I have some shuffling to do in order to get back on track.  The recipe that was supposed to be tonight's dinner and tomorrow's lunch looks awesome, and also looks like a lot of work.  More work than I want to do at 9pm for lunch tomorrow when I could wait and double the recipe tomorrow night, when I can get an earlier start (God willing and the creek don't rise) and then have it for tomorrow's dinner and Thursday's lunch.  Fortunately we're allowed to switch meals around within any given phase.  Any lunch for any lunch, any dinner for any dinner.  And we're allowed to repeat and skip.  I have avoided replacing something I don't think I'll like with something I know I do because I want to try every recipe, but tomorrow's dinner and Thursday's lunch is supposed to be Hearty Vegetable Miso Soup.  I don't like vegetable soup, and I wasn't a big fan of the miso soup, so this does not bode well.  

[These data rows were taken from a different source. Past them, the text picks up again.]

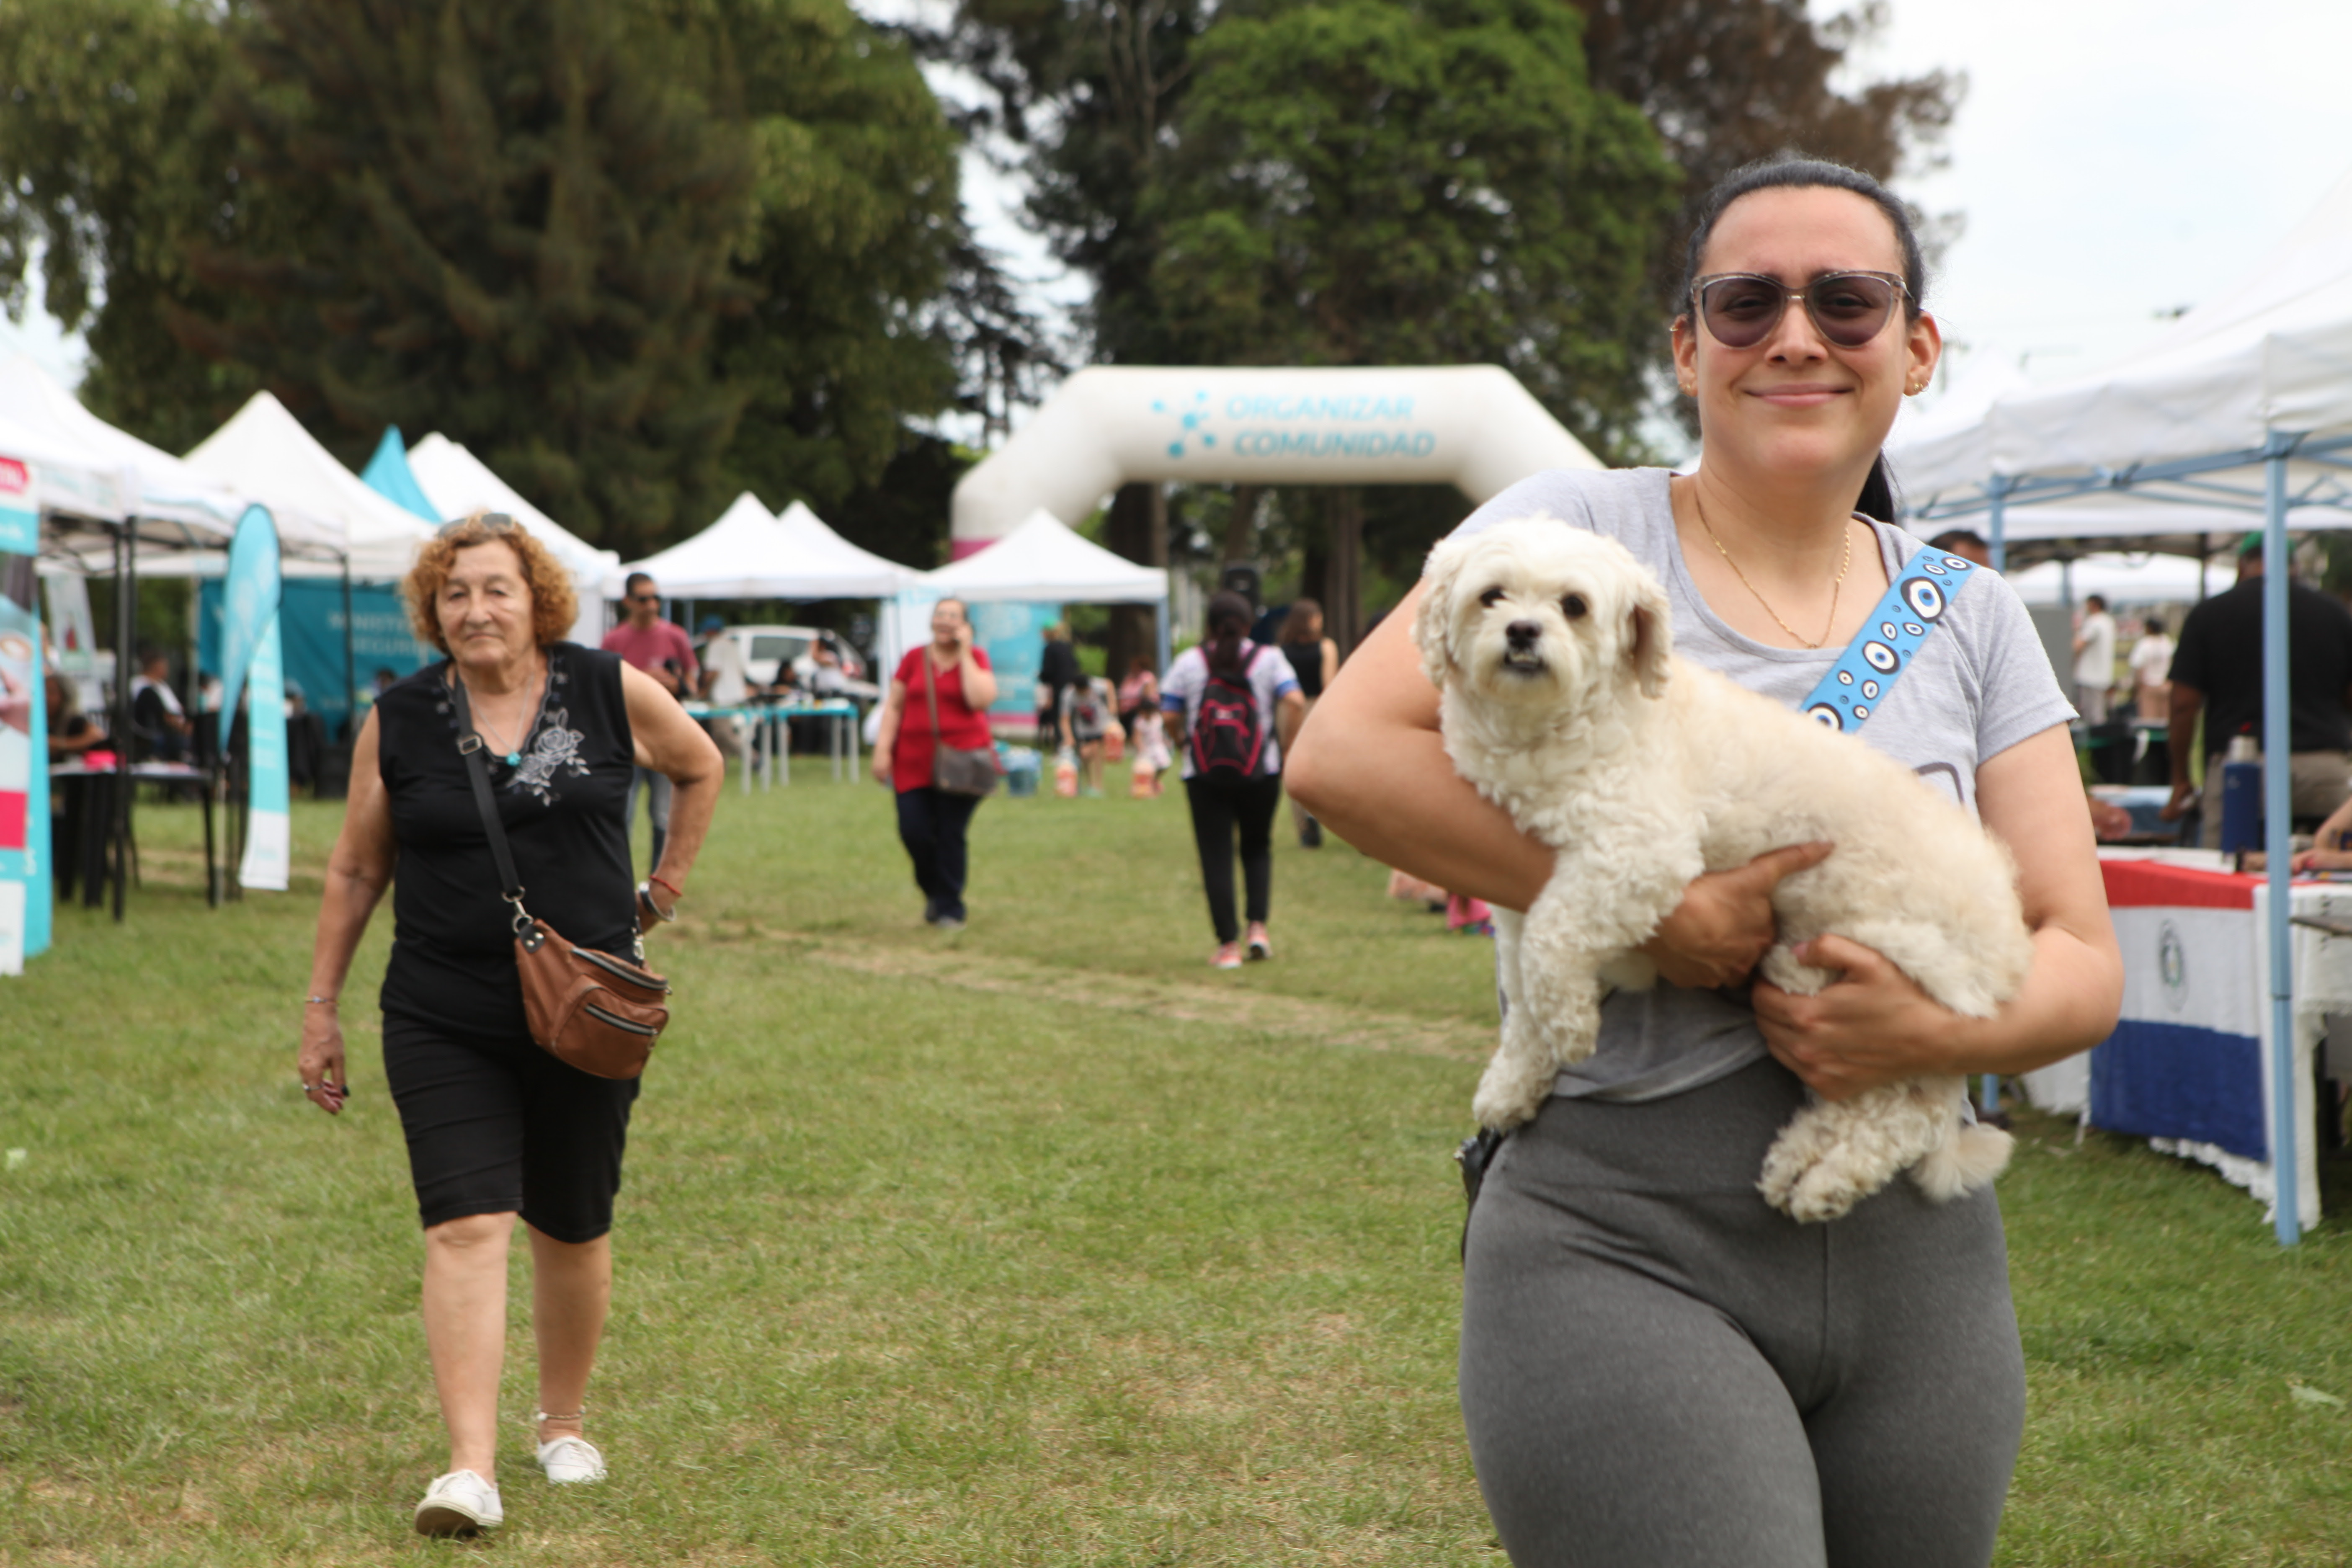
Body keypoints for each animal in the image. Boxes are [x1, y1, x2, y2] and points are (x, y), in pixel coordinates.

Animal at [1411, 522, 2041, 1222]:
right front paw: (1518, 1077)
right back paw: (1802, 1163)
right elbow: (1523, 989)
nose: (1522, 631)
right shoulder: (1521, 893)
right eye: (1491, 596)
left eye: (1573, 605)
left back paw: (1826, 1181)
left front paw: (1571, 1027)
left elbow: (1552, 944)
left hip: (1869, 972)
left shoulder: (1638, 853)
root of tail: (2010, 954)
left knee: (1911, 1110)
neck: (1563, 726)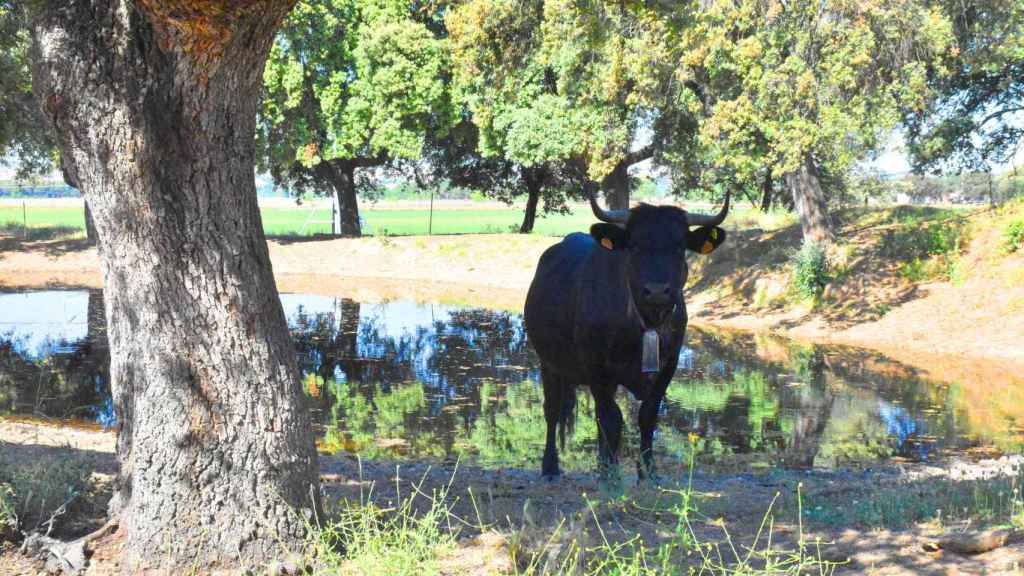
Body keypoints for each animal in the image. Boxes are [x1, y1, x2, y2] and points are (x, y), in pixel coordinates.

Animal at [524, 193, 733, 479]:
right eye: (634, 246)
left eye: (679, 247)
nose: (657, 291)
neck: (646, 324)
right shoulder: (596, 368)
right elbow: (612, 419)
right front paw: (611, 475)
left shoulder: (669, 365)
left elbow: (647, 415)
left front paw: (647, 471)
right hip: (548, 362)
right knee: (553, 410)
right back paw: (550, 466)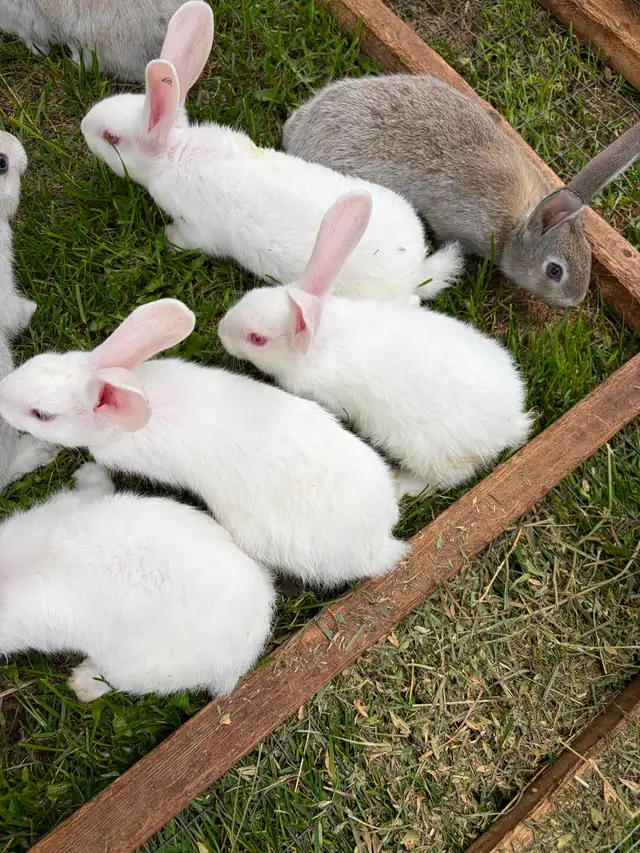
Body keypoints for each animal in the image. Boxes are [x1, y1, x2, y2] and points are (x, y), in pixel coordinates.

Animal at [79, 2, 463, 305]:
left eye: (111, 138)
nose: (84, 125)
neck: (174, 154)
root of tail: (416, 270)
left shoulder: (196, 228)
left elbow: (189, 239)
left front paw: (168, 240)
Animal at [218, 191, 533, 496]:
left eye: (257, 339)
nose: (221, 331)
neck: (320, 339)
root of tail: (509, 423)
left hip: (434, 457)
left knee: (440, 481)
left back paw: (402, 484)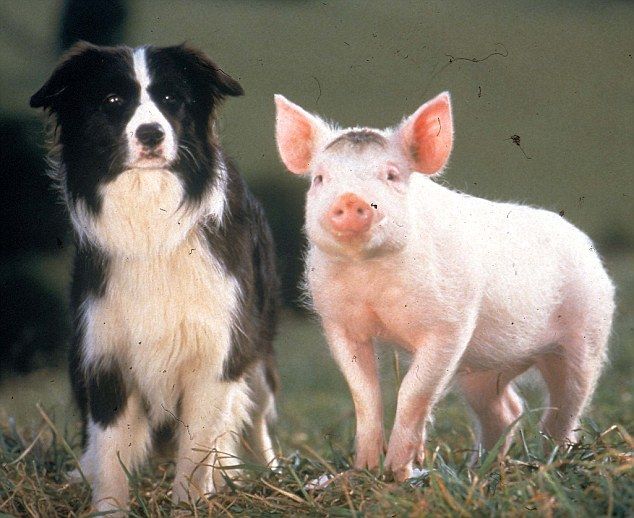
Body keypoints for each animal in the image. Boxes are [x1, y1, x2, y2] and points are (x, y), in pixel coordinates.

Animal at [29, 42, 276, 512]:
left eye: (171, 99)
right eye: (113, 100)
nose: (151, 134)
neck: (151, 226)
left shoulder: (216, 353)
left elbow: (196, 456)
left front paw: (192, 504)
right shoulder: (105, 355)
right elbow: (111, 459)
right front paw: (107, 508)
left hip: (256, 351)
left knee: (255, 415)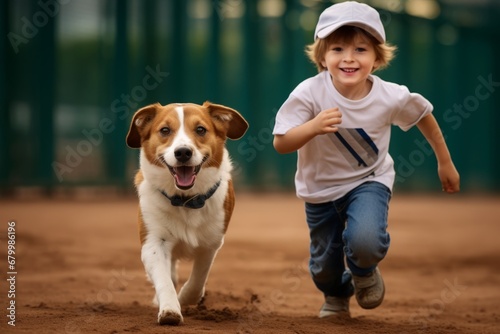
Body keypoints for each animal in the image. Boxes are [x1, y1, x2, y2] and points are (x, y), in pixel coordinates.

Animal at [126, 101, 249, 324]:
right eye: (165, 130)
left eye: (200, 129)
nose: (183, 152)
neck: (185, 200)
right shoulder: (153, 242)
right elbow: (164, 279)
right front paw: (169, 309)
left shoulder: (211, 244)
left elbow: (198, 280)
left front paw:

So tomorrow for lunch I will repeat Day 8's lunch, which was a microgreen salad.  Then tomorrow night I'll have what I was supposed to have tonight and all will be right with the world....minus the miso.

And yes, I'm fully aware that the above two paragraphs read very much like this


And as much as I may regret this tomorrow, I'm not making tomorrow's breakfast or lunch tonight.  I'm going to go relax, watch a little TV, and I'll get up early to slice and dice, right after I EAT MY BREAKFAST.  Because when they say "fresh fruit plate", they don't just mean "eat an apple on the highway".  Lesson learned.